Import one or more data.frame from Excel xlsx format

readOpenxlsx(
  xlsx,
  sheet = NULL,
  startRow = 1,
  startCol = 1,
  rows = NULL,
  cols = NULL,
  check.names = FALSE,
  check_header = FALSE,
  check_header_n = 10,
  verbose = FALSE,
  ...
)

Arguments

xlsx

character path to an Excel file in xlsx format, compatible with openxlsx::read.xlsx().

sheet

one of NULL, character, or integer vector, where: sheet=NULL will import every sheet; character is a vector of sheet names; and integer is a vector of sheet index values. The sheet names are determined with openxlsx::getSheetNames().

startRow

integer indicating the row number to start importing each sheet. Note that startRow can be a vector with length length(sheet), to specify the startRow for each sheet.

rows

integer vector indicating specific rows to import for each sheet. To specify different rows for each sheet, supply rows as a list of integer vectors.

check.names

logical indicating whether to call make.names() on the colnames of each data.frame.

check_header

logical indicating whether to test for presence of header rows, which are not column headers. When check_header=TRUE, this method simply tests for the presence of rows that have ncol different than the remaining rows of data in the given sheet. When header rows are detected, the values are assigned to column dimnames of the data.frame.

check_header_n

integer number of rows to test for header rows, only used when check_header=TRUE. This step is intended when the top row(s) contain fewer columns with headers, above actual column headers, for example the first row c("Sample", "", "", "Lane", ""), and the second row c("Name", "Type", "Label", "Name", "Type"). In this case the desired output is "Sample_Name","Sample_Type","Sample_Label","Lane_Name","Lane_Type"). This option default is FALSE due to the number of exceptions seen in real data.

verbose

logical indicating whether to print verbose output.

...

additional arguments are passed to openxlsx::read.xlsx().

Details

This function is equivalent to openxlsx::read.xlsx() with a few minor additions:

  1. It returns a list of data.frame objects, one per sheet.
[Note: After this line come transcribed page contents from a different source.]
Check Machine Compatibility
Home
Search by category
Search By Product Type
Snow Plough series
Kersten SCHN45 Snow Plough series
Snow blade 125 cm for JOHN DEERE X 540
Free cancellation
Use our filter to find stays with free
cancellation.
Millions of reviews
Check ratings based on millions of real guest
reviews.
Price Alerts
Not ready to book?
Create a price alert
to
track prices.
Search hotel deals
  2. It properly reads the colnames with check.names=FALSE.

By default this function returns every sheet for a given xlsx file.

Some useful details:

  • Empty columns are not skipped during loading, which means a worksheet whose data starts at column 3 will be returned with two empty columns, followed by data from that worksheet. Similarly, any empty columns in the middle of the data in that worksheet will be included in the output.

  • When both startRow and rows are applied, rows takes priority and will be used instead of startRows. In fact startRows will be defined startRows <- min(rows) for each relevant worksheet. However, for each worksheet either argument can be NULL.